Though it may not have been a real medieval device, it does share similarities with tales dating back to the ancient era. And in spite of its status as a historical fake, the apparatus still managed to inspire a modern psychopath to create - and use - an iron maiden of his own.

  • Photo: Unknown / Wikimedia Commons / Public Domain

    The Iron Maiden Supposedly Caused A Slow, Painful Demise

    It's considered one of the most vicious medieval torture devices. The iron maiden was a box large enough to fit a human. The inside was lined with spikes. An unlucky person would be forced inside the chamber, and when his torturers closed the door, the spikes would pierce the body.

    The iron maiden wasn't a quick death. The placement of the spikes guaranteed that. Instead, the victim would slowly bleed out from multiple wounds, none of which were enough for an instant end.

    Except there's no evidence the iron maiden actually existed during the medieval period.

  • Photo: Vinzenz Katzler / Wikimedia Commons / Public Domain

    The First Evidence For The Iron Maiden Appeared In The 1800s

    No references to the iron maiden exist during the medieval period. The first reference to the device dates to the late 18th century, followed by a growing number of mentions in the 1800s. 

    It wasn't until the 19th century that iron maidens began appearing across Europe. The Chicago World's Fair in 1893 even featured one, spreading tales of gruesome medieval barbarians even wider. The first iron maiden was actually created by Victorian collector Matthew Peacock, who used medieval materials to construct the device. Peacock then donated it to a museum, where, not surprisingly, visitors believed it was real.

  • Photo: Wellcome Images / Wikimedia Commons / CC BY 4.0

    A Philosopher Helped Spread The Myth Of The Iron Maiden

    In the late 18th century, philosopher Johann Philipp Siebenkees recorded the first description of an iron maiden. Siebenkees wrote about the device in a guidebook about Nuremberg, Germany. According to Siebenkees, a 1515 execution used the iron maiden, described as an Egyptian mummy case lined on the inside with spikes.
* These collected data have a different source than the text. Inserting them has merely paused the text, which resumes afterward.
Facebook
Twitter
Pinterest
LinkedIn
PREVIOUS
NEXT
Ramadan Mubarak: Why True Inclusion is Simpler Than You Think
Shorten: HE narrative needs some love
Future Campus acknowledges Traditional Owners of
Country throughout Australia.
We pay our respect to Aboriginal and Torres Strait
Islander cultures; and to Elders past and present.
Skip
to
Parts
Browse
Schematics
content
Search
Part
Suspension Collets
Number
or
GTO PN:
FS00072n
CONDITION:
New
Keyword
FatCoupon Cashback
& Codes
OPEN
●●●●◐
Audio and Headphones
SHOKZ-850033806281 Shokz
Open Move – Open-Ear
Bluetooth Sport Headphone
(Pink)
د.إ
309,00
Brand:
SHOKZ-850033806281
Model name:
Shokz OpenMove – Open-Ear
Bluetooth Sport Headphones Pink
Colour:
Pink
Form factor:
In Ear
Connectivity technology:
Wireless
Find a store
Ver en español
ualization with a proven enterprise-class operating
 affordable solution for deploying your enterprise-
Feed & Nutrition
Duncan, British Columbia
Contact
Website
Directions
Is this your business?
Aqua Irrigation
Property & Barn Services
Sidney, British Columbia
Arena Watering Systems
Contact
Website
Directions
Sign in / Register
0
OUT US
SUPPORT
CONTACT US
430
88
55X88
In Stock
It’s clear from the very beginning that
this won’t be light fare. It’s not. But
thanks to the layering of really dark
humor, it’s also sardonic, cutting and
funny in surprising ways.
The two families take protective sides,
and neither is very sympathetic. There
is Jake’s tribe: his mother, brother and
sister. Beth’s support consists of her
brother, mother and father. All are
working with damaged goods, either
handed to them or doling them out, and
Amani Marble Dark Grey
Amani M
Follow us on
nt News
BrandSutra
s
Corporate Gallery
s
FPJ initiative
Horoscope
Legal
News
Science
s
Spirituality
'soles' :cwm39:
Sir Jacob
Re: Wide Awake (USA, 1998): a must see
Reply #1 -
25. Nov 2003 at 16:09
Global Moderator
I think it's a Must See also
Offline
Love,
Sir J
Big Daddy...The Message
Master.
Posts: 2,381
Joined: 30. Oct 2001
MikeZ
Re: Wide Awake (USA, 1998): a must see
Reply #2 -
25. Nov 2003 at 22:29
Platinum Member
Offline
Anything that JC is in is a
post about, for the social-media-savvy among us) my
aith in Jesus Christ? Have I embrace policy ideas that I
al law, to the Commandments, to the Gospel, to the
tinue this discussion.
    "Slowly, so that the very sharp points penetrated his arms, and his legs in several places, and his belly and chest, and his bladder and the root of his member, and his eyes, and his shoulder, and his buttocks," Siebenkees wrote, "but not enough to kill him, and so he remained making great cry and lament for two days, after which he died."

    The description was so vivid that many believed Siebenkees, and the myth of the iron maiden was born.

  • Photo: Lestat (Jan Mehlich) / Wikimedia Commons / CC BY-SA 3.0

    Iron Maidens In Museums Were Built... For Museums

    Actual iron maidens appear in multiple torture museums across Europe. If it wasn't a real device, where did all the iron maidens in museums come from?

    Most of them were probably built in the 19th century - specifically for museums. That's what Matthew Peacock did with the first iron maiden, which he built himself. Similarly, the famous Iron Maiden of Nuremberg was built in the early 19th century, long after the medieval era. Rather than being used as torture devices, these iron maidens were built to terrify museum visitors.